## Required task:
Please reproduce, word for word, the passage in the report on North Korean crypto theft below, from "The Two Attacks That" up to and including "layered attack execution.".

## Extract to read:
>>>

The two attacks — targeting Drift Protocol and KelpDAO — brought North Korea’s total crypto theft since 2017 to more than $6 billion. TRM Labs described the operations as “some of the most sophisticated state-sponsored financial attacks ever recorded.”
The Two Attacks That Defined 2026’s Hack Landscape
Drift Protocol was the larger of the two breaches, with North Korean operatives — identified by investigators as operating under the DPRK’s Lazarus Group umbrella — conducting what CoinDesk described as a “long con.” Investigators believe the attackers spent months embedding themselves within the Drift ecosystem, including potential in-person engagement with team members, before executing an exploit that extracted approximately $285 million.
The patience and operational depth of the Drift attack marks a qualitative escalation from previous North Korean operations. Earlier campaigns often relied on phishing and private key theft. The Drift operation suggests a more sophisticated playbook involving social engineering, insider positioning, and layered attack execution.
KelpDAO was the second major breach, contributing the remainder of the $577 million total. Details of that exploit remain under active investigation, but TRM Labs confirmed North Korean attribution based on on-chain fund flow patterns, IP overlap with previously identified DPRK-linked infrastructure, and the use of mixing services consistent with prior Lazarus Group operational signatures.
A Dangerous Escalation in Pace and Precision
TRM Labs’ report goes beyond the raw dollar figures to document a shift in how North Korean cyber units operate. The firm noted that the average time between attack execution and initial fund laundering has compressed significantly in recent campaigns, suggesting the units have developed more streamlined processes for converting stolen crypto into usable state resources.
The DPRK and Lazarus Group are widely believed to fund a significant portion of North Korea’s weapons development programs through crypto theft. United Nations investigators have estimated that proceeds from these operations helped finance the country’s ballistic missile program in prior years.
“These aren’t financially-motivated criminal groups. They are state actors with state resources, long time horizons, and strategic targets,” TRM Labs’ report stated.

<<<

## Dataset records:
>>>

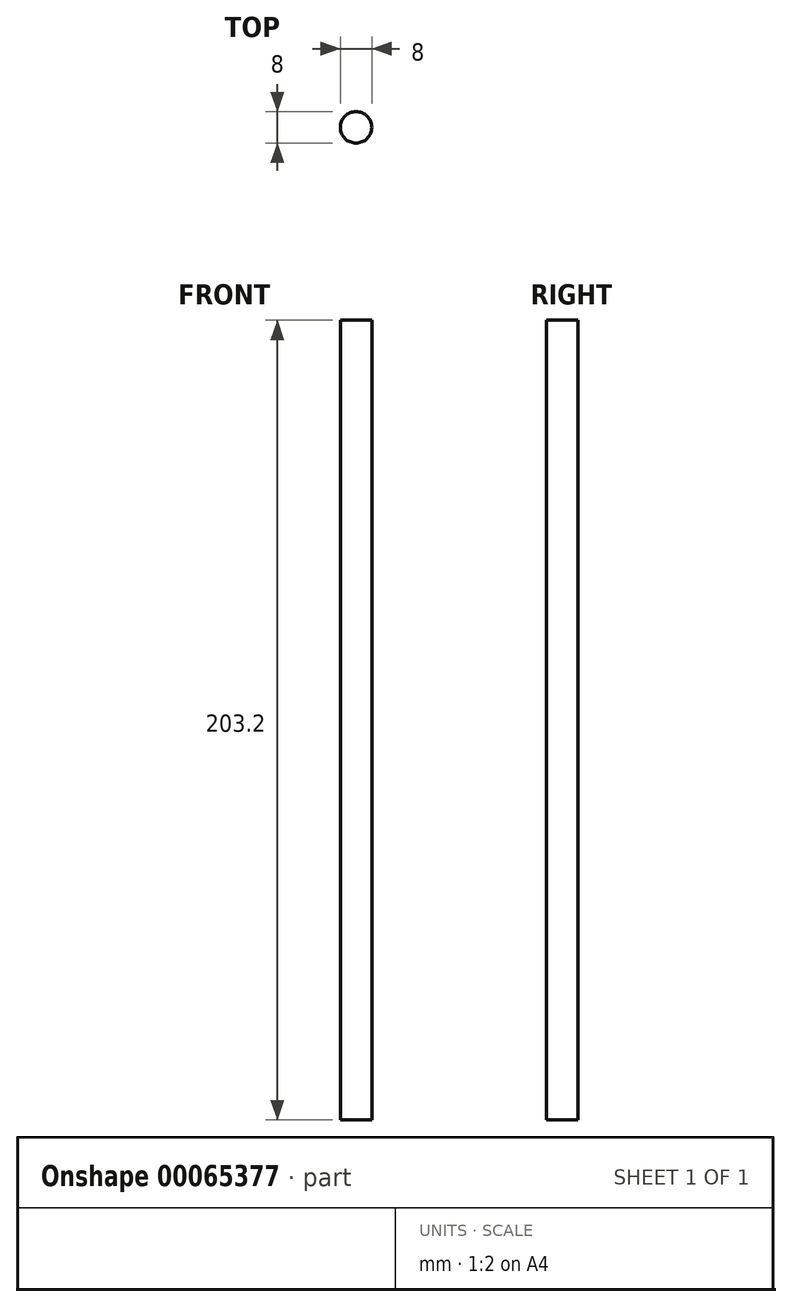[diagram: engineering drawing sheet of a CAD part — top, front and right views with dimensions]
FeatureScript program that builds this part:
annotation { "Feature Type Name" : "Feature", "Feature Type Description" : "" }
export const myFeature = defineFeature(function(context is Context, id is Id, definition is map)
    precondition{}
    {
        {
            var Q0;
            Q0=qCreatedBy(makeId("Top.planeOp"),FACE);
            var sketch = newSketch(context, id + "F0", { "sketchPlane" : qUnion([Q0])});
            skCircle(sketch, "E0", {"center": v(0, 0) * mm, "radius": 4 * mm});
            skSolve(sketch);
        }
        {
            var Q0;
            Q0=qSketchRegion(id+"F0",true);
            extrude(context, id + "F1", {"entities" : qUnion([Q0]), "depth" : 203.2 * mm});
        }
    });
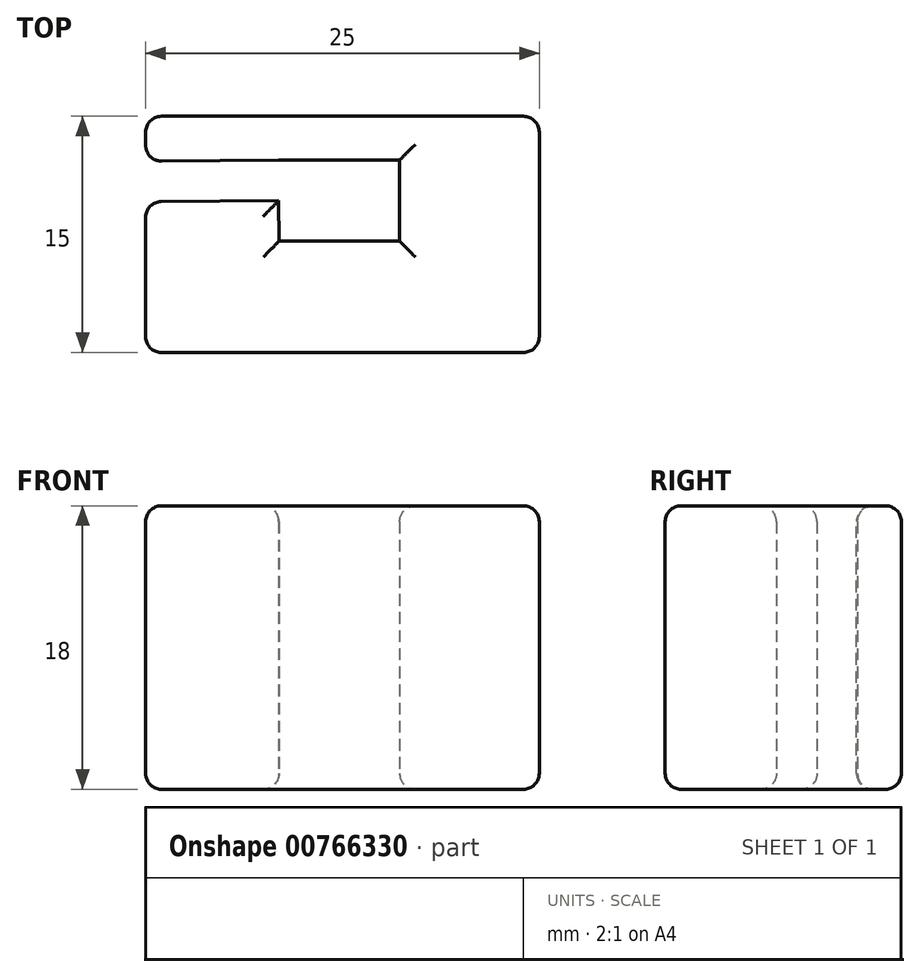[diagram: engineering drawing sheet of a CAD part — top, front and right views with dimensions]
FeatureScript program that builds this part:
annotation { "Feature Type Name" : "Feature", "Feature Type Description" : "" }
export const myFeature = defineFeature(function(context is Context, id is Id, definition is map)
    precondition{}
    {
        {
            var Q0;
            Q0=qCreatedBy(makeId("Top.planeOp"),FACE);
            var sketch = newSketch(context, id + "F0", { "sketchPlane" : qUnion([Q0])});
            skLineSegment(sketch, "E0", {"start": v(-6.57, 5.21) * mm, "end": v(1.13, 5.21) * mm});
            skLineSegment(sketch, "E1", {"start": v(1.13, 5.21) * mm, "end": v(1.13, 0.06) * mm});
            skLineSegment(sketch, "E2", {"start": v(1.13, 0.06) * mm, "end": v(-6.53, 0.06) * mm});
            skLineSegment(sketch, "E3", {"start": v(-15, 8) * mm, "end": v(10, 8) * mm});
            skLineSegment(sketch, "E4", {"start": v(10, 8) * mm, "end": v(10, -7) * mm});
            skLineSegment(sketch, "E5", {"start": v(10, -7) * mm, "end": v(-15, -7) * mm});
            skLineSegment(sketch, "E6", {"start": v(-6.57, 5.21) * mm, "end": v(-15, 5.14) * mm});
            skLineSegment(sketch, "E7", {"start": v(-6.55, 2.64) * mm, "end": v(-15, 2.57) * mm});
            skLineSegment(sketch, "E8", {"start": v(-15, -7) * mm, "end": v(-15, 2.57) * mm});
            skLineSegment(sketch, "E9", {"start": v(-15, 8) * mm, "end": v(-15, 5.14) * mm});
            skLineSegment(sketch, "E10", {"start": v(-6.55, 2.64) * mm, "end": v(-6.53, 0.06) * mm});
            skSolve(sketch);
        }
        {
            var Q0;
            Q0=makeQuery(id+"F0.imprint","IMPRINT",FACE,{"disambiguationData":[TD([[makeQuery(id+"F0.imprint","IMPRINT",EDGE,{"derivedFrom":sQuery(id+"F0.wireOp",EDGE,"E0")}),1.0]])]});
            extrude(context, id + "F1", {"entities" : qUnion([Q0]), "depth" : 18 * mm, "offsetDistance" : 25 * mm});
        }
        {
            var Q0;
            Q0=makeQuery(id+"F1.opExtrude","CAP_EDGE",EDGE,{"disambiguationData":[OSD([sQuery(id+"F0.wireOp",EDGE,"E5")])],"isStart":false});
            var Q1;
            Q1=makeQuery(id+"F1.opExtrude","CAP_EDGE",EDGE,{"disambiguationData":[OSD([sQuery(id+"F0.wireOp",EDGE,"E2")])],"isStart":false});
            var Q2;
            Q2=makeQuery(id+"F1.opExtrude","CAP_EDGE",EDGE,{"disambiguationData":[OSD([sQuery(id+"F0.wireOp",EDGE,"E0")])],"isStart":false});
            var Q3;
            Q3=makeQuery(id+"F1.opExtrude","CAP_EDGE",EDGE,{"disambiguationData":[OSD([sQuery(id+"F0.wireOp",EDGE,"E6")])],"isStart":false});
            var Q4;
            Q4=makeQuery(id+"F1.opExtrude","CAP_EDGE",EDGE,{"disambiguationData":[OSD([sQuery(id+"F0.wireOp",EDGE,"E1")])],"isStart":false});
            var Q5;
            Q5=makeQuery(id+"F1.opExtrude","CAP_EDGE",EDGE,{"disambiguationData":[OSD([sQuery(id+"F0.wireOp",EDGE,"E10")])],"isStart":false});
            var Q6;
            Q6=makeQuery(id+"F1.opExtrude","CAP_EDGE",EDGE,{"disambiguationData":[OSD([sQuery(id+"F0.wireOp",EDGE,"E7")])],"isStart":false});
            var Q7;
            Q7=makeQuery(id+"F1.opExtrude","CAP_EDGE",EDGE,{"disambiguationData":[OSD([sQuery(id+"F0.wireOp",EDGE,"E9")])],"isStart":false});
            var Q8;
            Q8=makeQuery(id+"F1.opExtrude","CAP_EDGE",EDGE,{"disambiguationData":[OSD([sQuery(id+"F0.wireOp",EDGE,"E3")])],"isStart":false});
            var Q9;
            Q9=makeQuery(id+"F1.opExtrude","CAP_EDGE",EDGE,{"disambiguationData":[OSD([sQuery(id+"F0.wireOp",EDGE,"E8")])],"isStart":false});
            var Q10;
            Q10=makeQuery(id+"F1.opExtrude","SWEPT_EDGE",EDGE,{"disambiguationData":[OSD([sQuery(id+"F0.wireOp",EDGE,"E7"),sQuery(id+"F0.wireOp",EDGE,"E8")])]});
            var Q11;
            Q11=makeQuery(id+"F1.opExtrude","SWEPT_EDGE",EDGE,{"disambiguationData":[OSD([sQuery(id+"F0.wireOp",EDGE,"E6"),sQuery(id+"F0.wireOp",EDGE,"E9")])]});
            var Q12;
            Q12=makeQuery(id+"F1.opExtrude","SWEPT_EDGE",EDGE,{"disambiguationData":[OSD([sQuery(id+"F0.wireOp",EDGE,"E5"),sQuery(id+"F0.wireOp",EDGE,"E8")])]});
            var Q13;
            Q13=makeQuery(id+"F1.opExtrude","CAP_EDGE",EDGE,{"disambiguationData":[OSD([sQuery(id+"F0.wireOp",EDGE,"E8")])],"isStart":true});
            var Q14;
            Q14=makeQuery(id+"F1.opExtrude","CAP_EDGE",EDGE,{"disambiguationData":[OSD([sQuery(id+"F0.wireOp",EDGE,"E7")])],"isStart":true});
            var Q15;
            Q15=makeQuery(id+"F1.opExtrude","CAP_EDGE",EDGE,{"disambiguationData":[OSD([sQuery(id+"F0.wireOp",EDGE,"E10")])],"isStart":true});
            var Q16;
            Q16=makeQuery(id+"F1.opExtrude","CAP_EDGE",EDGE,{"disambiguationData":[OSD([sQuery(id+"F0.wireOp",EDGE,"E2")])],"isStart":true});
            var Q17;
            Q17=makeQuery(id+"F1.opExtrude","CAP_EDGE",EDGE,{"disambiguationData":[OSD([sQuery(id+"F0.wireOp",EDGE,"E1")])],"isStart":true});
            var Q18;
            Q18=makeQuery(id+"F1.opExtrude","CAP_EDGE",EDGE,{"disambiguationData":[OSD([sQuery(id+"F0.wireOp",EDGE,"E0")])],"isStart":true});
            var Q19;
            Q19=makeQuery(id+"F1.opExtrude","CAP_EDGE",EDGE,{"disambiguationData":[OSD([sQuery(id+"F0.wireOp",EDGE,"E9")])],"isStart":true});
            var Q20;
            Q20=makeQuery(id+"F1.opExtrude","CAP_EDGE",EDGE,{"disambiguationData":[OSD([sQuery(id+"F0.wireOp",EDGE,"E3")])],"isStart":true});
            var Q21;
            Q21=makeQuery(id+"F1.opExtrude","SWEPT_EDGE",EDGE,{"disambiguationData":[OSD([sQuery(id+"F0.wireOp",EDGE,"E3"),sQuery(id+"F0.wireOp",EDGE,"E9")])]});
            var Q22;
            Q22=makeQuery(id+"F1.opExtrude","CAP_EDGE",EDGE,{"disambiguationData":[OSD([sQuery(id+"F0.wireOp",EDGE,"E4")])],"isStart":true});
            var Q23;
            Q23=makeQuery(id+"F1.opExtrude","CAP_EDGE",EDGE,{"disambiguationData":[OSD([sQuery(id+"F0.wireOp",EDGE,"E5")])],"isStart":true});
            var Q24;
            Q24=makeQuery(id+"F1.opExtrude","SWEPT_EDGE",EDGE,{"disambiguationData":[OSD([sQuery(id+"F0.wireOp",EDGE,"E4"),sQuery(id+"F0.wireOp",EDGE,"E5")])]});
            var Q25;
            Q25=makeQuery(id+"F1.opExtrude","SWEPT_EDGE",EDGE,{"disambiguationData":[OSD([sQuery(id+"F0.wireOp",EDGE,"E3"),sQuery(id+"F0.wireOp",EDGE,"E4")])]});
            var Q26;
            Q26=makeQuery(id+"F1.opExtrude","CAP_EDGE",EDGE,{"disambiguationData":[OSD([sQuery(id+"F0.wireOp",EDGE,"E4")])],"isStart":false});
            fillet(context, id + "F2", {"entities" : qUnion([Q0, Q1, Q2, Q3, Q4, Q5, Q6, Q7, Q8, Q9, Q10, Q11, Q12, Q13, Q14, Q15, Q16, Q17, Q18, Q19, Q20, Q21, Q22, Q23, Q24, Q25, Q26]), "radius" : 1 * mm, "tangentPropagation" : true, "allowEdgeOverflow" : false});
        }
    });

<<<

## Result for this task:
The Two Attacks That Defined 2026’s Hack Landscape
Drift Protocol was the larger of the two breaches, with North Korean operatives — identified by investigators as operating under the DPRK’s Lazarus Group umbrella — conducting what CoinDesk described as a “long con.” Investigators believe the attackers spent months embedding themselves within the Drift ecosystem, including potential in-person engagement with team members, before executing an exploit that extracted approximately $285 million.
The patience and operational depth of the Drift attack marks a qualitative escalation from previous North Korean operations. Earlier campaigns often relied on phishing and private key theft. The Drift operation suggests a more sophisticated playbook involving social engineering, insider positioning, and layered attack execution.